There are three categories of risks in drug development, he says. The first is scientific risk; the very slim chance any drug has of even reaching the market. Here, Ronte says that companies must drive research efficiency: “There is a need to increase the quality of hypothesis,” he says.

The second category is economic risk; the astronomical cost of drug development along with a reduction or deceleration in sales. Pharma companies must come up with a price that covers R&D and innovation costs, while also compensating for slumping sales. At the same time, the price needs to fall within the value criteria set by payers.

Delivery risk is the final category; the risk that physicians will not prescribe, patients will not take and payers will not reimburse a new drug. With the urgent need to contain health costs, many payers are reluctant to grant high prices and frequent reimbursement, and pharma companies must be able to accurately trace and quantify health and economic outcomes to demonstrate value.

Innovation is important across all aspects of the value chain, not just in the new molecule itself.
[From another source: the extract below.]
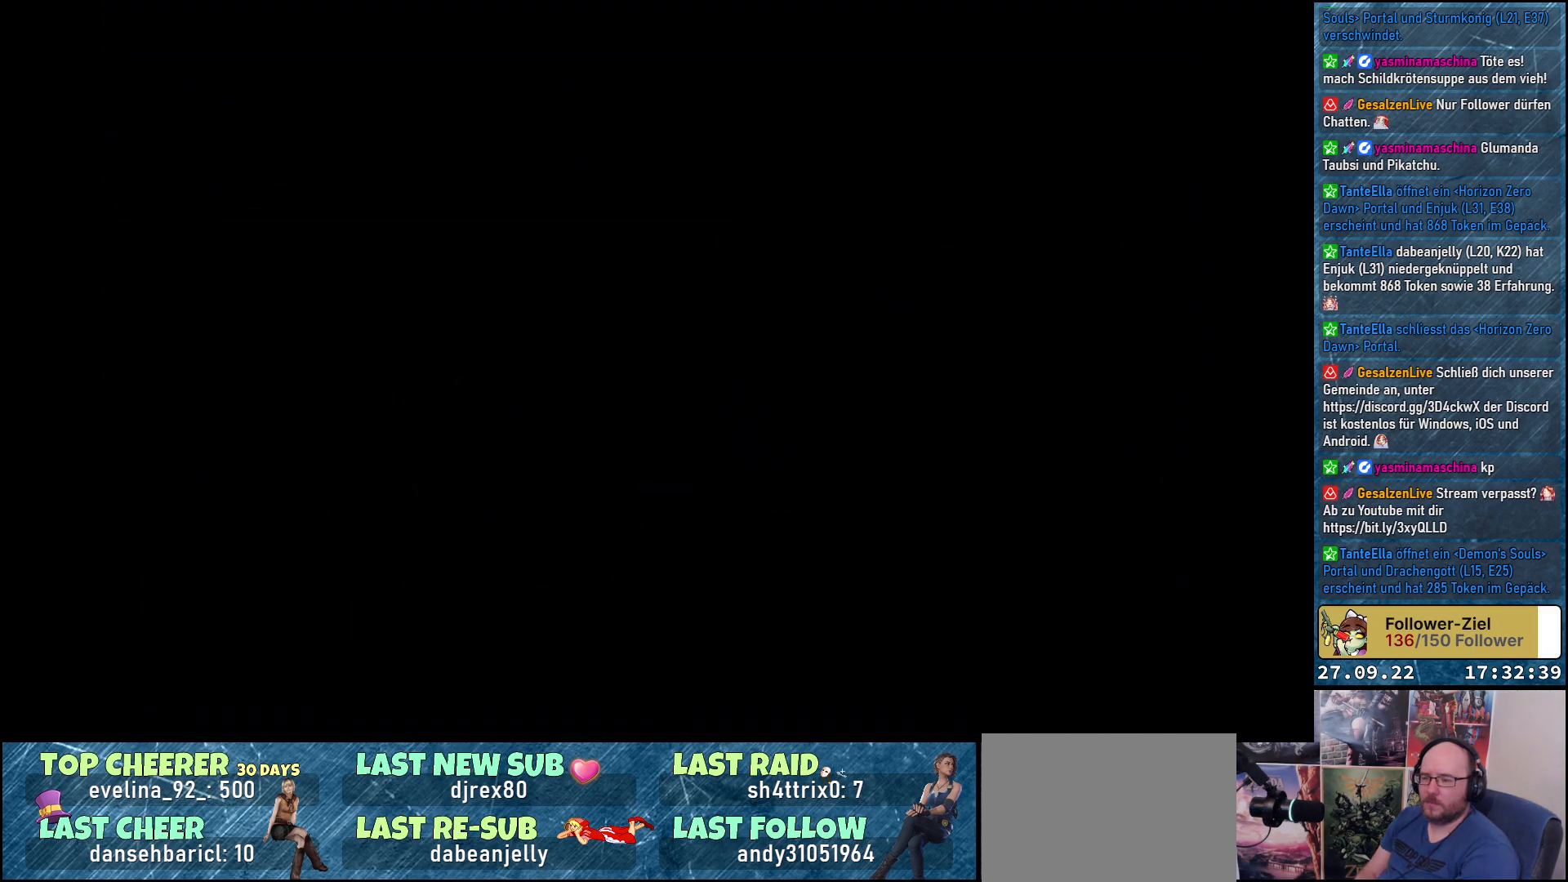
{"buttons": [], "left_stick": "center", "right_stick": "center", "events": []}
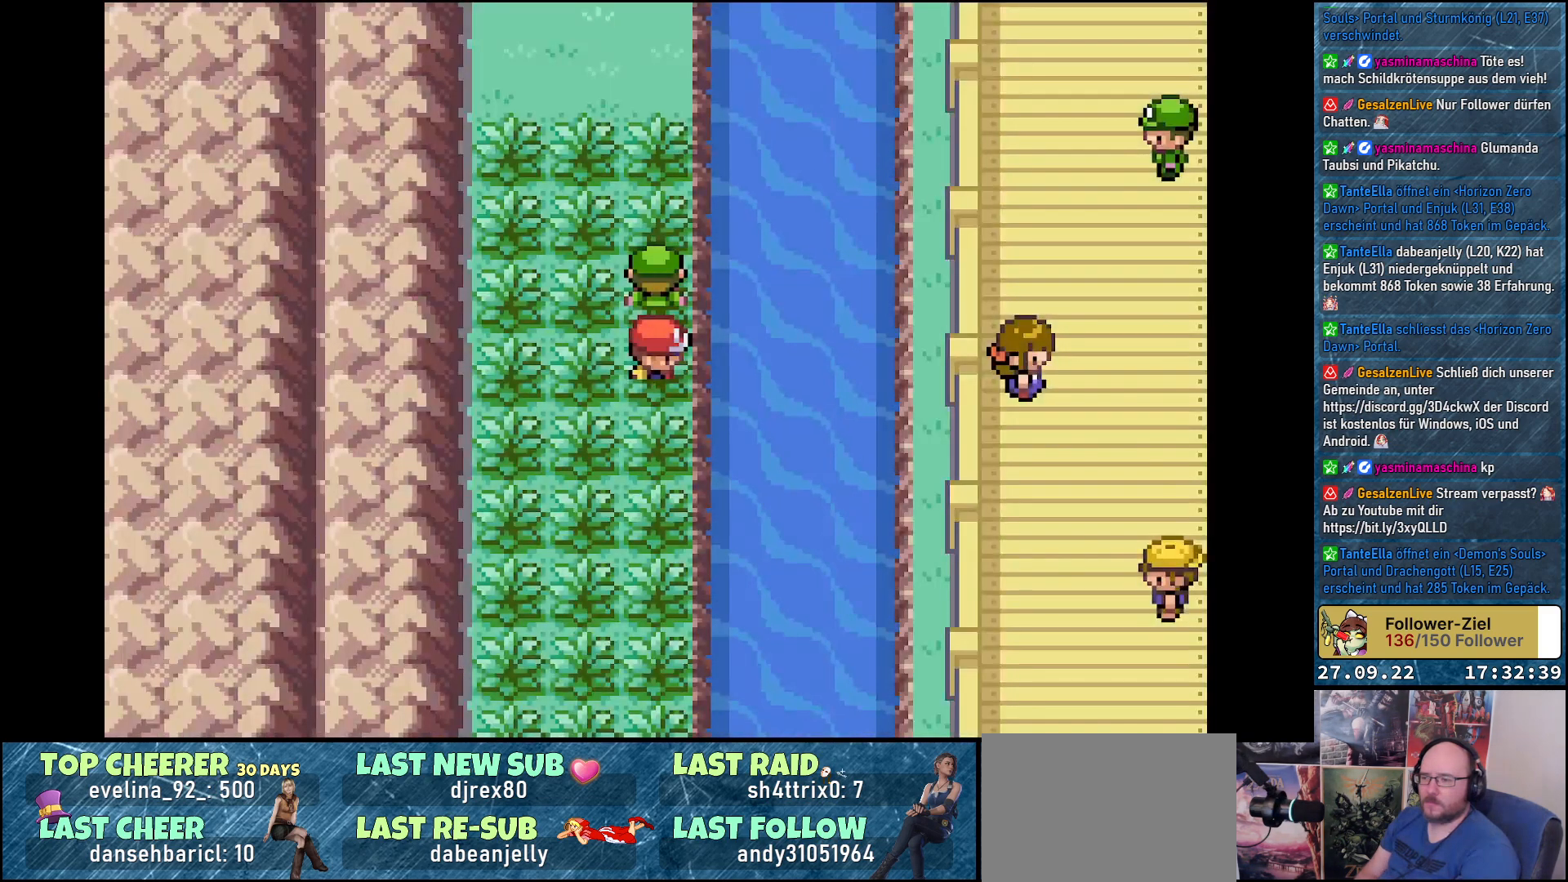
{"buttons": ["DPAD_RIGHT"], "left_stick": "center", "right_stick": "center", "events": [[50, "DPAD_LEFT", "down"], [150, "DPAD_LEFT", "up"], [184, "DPAD_RIGHT", "down"], [267, "DPAD_RIGHT", "up"], [367, "DPAD_LEFT", "down"], [417, "DPAD_LEFT", "up"], [451, "DPAD_RIGHT", "down"]]}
Innovation in commercial and service delivery to realize the potential will become a differentiator.

The risk profile varies for every product, depending on the target patient population, the economic capability of the company, and the general payer landscape, says Ronte. “Pharma already has diverging operating models – think of companies focusing on generics or those in specialized medicines versus primary care. We believe this is more likely to become pronounced, and that the way in which these different diseases are served by pharma will continue to evolve.”

He offers a clarification; innovation is not limited to clinical advancements, it is also about managing risk. For this reason, innovation must be viewed from a wide perspective. “Innovation is important across all aspects of the value chain, not just in the new molecule itself. Innovation in commercial and service delivery to realize the potential will become a differentiator,” says Ronte.

Developing the pharma business model

Many companies are shifting from product-oriented to service-oriented, in order to demonstrate value, yet Ronte warns that repositioning can be difficult and can potentially dilute margins, increase liabilities and add operational complexity. To optimize such a repositioning, ensuring that stakeholders feel there are benefits to such a model change, companies must develop and sharpen the ability to focus on de-risking and producing innovation.

The report outlines seven strategies to de-risk the pharma business model and generate value. They are:

1. Continuous R&D innovation – reducing scientific risk by improving research effectiveness, collaborating with a range of partners, hiring multidisciplinary staff, and practicing destructive creativity

2. Collaborative directed research – reducing economic risk by involving outside funders or government bodies to direct the research based on unmet need (eg, public and private funding of vaccination research for Zika and Ebola)

3. Accelerated access processes – reducing delivery risk by redesigning market access and accelerating availability/reimbursement of new medicines

4. Lifetime patient data management – reducing scientific and delivery risks by integrating patient data from a clinical trial with data from real-world settings to create a comprehensive view and develop a better focus on unmet needs, biomarkers, and target patient sub-populations

5. Clinical pathway delivery – reducing delivery risks by understanding the patient clinical journey and determining opportunities for treatment, prevention and intervention

6. Digital platforms - reducing scientific, economic and delivery risks by providing more efficient and up-to-date methods for stakeholder engagement and information sharing along the supply chain and throughout the development process

7. Launch factories – reducing scientific and economic risks by standardizing core launch elements such as methodologies, tools, data sources and processes, making the launch process more efficient.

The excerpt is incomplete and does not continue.